La portée du texte s'étant révélée trop limitée, l'article 74 de la loi de finances pour 1980, codifié à l'article L 267 du LPF, a étendu la responsabilité visée à l'article L 266 à toutes les formes de personnes morales et à tous les dirigeants.

Ces deux séries de dispositions ont donc un champ d'application complémentaire et distinct (Cass. com. 26 mars 1985, Bull. civ. IV n° 111 p. 96 ; 11 février 1992, arrêt n° 267 D).

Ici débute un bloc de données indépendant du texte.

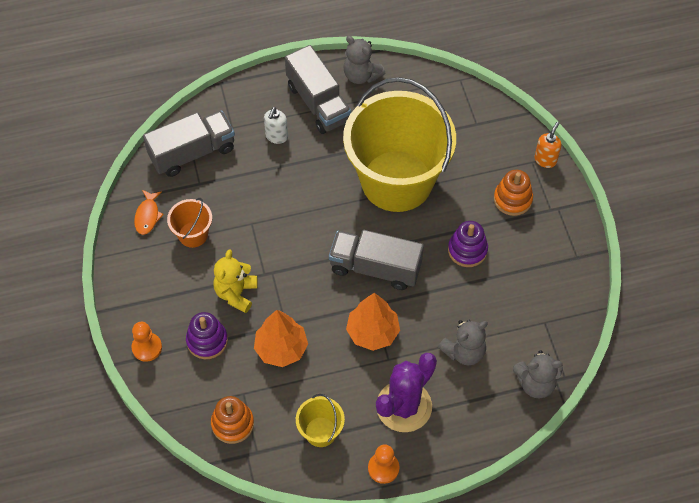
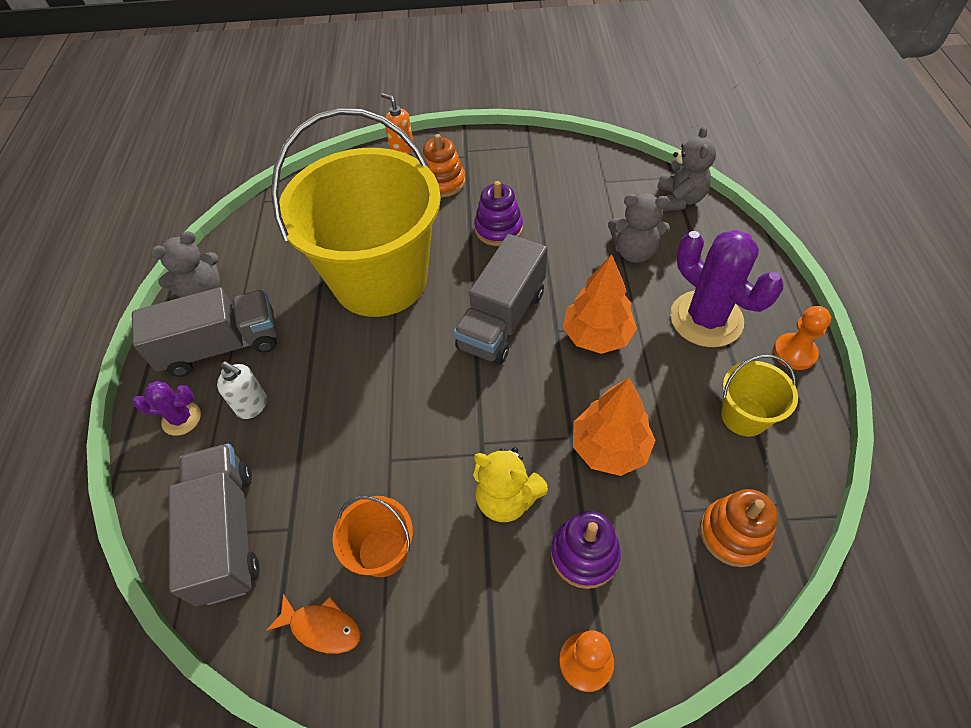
camera: 75 degrees left, 5 degrees down
(260, 102) = (181, 419): none -> purple cactus
(464, 352) = (634, 252): grey teddy bear -> grey teddy bear turned 120 degrees clockwise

Il en résulte que l'article L 266 n'a pas été abrogé ni modifié par la loi du 18 janvier 1980 et reste applicable aux seuls gérants majoritaires de SARL, de droit ou de fait.

- A noter que le statut fiscal du gérant d'une entreprise unipersonnelle à responsabilité limitée (E.U.R.L.) est en tous points identique à celui du gérant d'une SARL (Rép. DUGOIN, AN 1er septembre 1986, p. 2915 n° 798). Par conséquent, le gérant associé unique d'une E U R.L encourt la responsabilité fiscale visée par l'article L 266.

- L'article L 267, texte de portée plus générale, trouve à s'appliquer là où cesse l'effet de l'article L 266. Par conséquent, il ne saurait être appliqué à un gérant majoritaire de SARL.

L'objectif recherché est de pouvoir atteindre le véritable dirigeant de l'entreprise, quel que soit son statut au sein de la personne morale.

En visant toutes les personnes exerçant la direction effective de la société, le législateur donne une extension considérable au champ d'application du texte, mais l'interprétation stricte de la jurisprudence a abouti à restreindre ses possibilités d'application.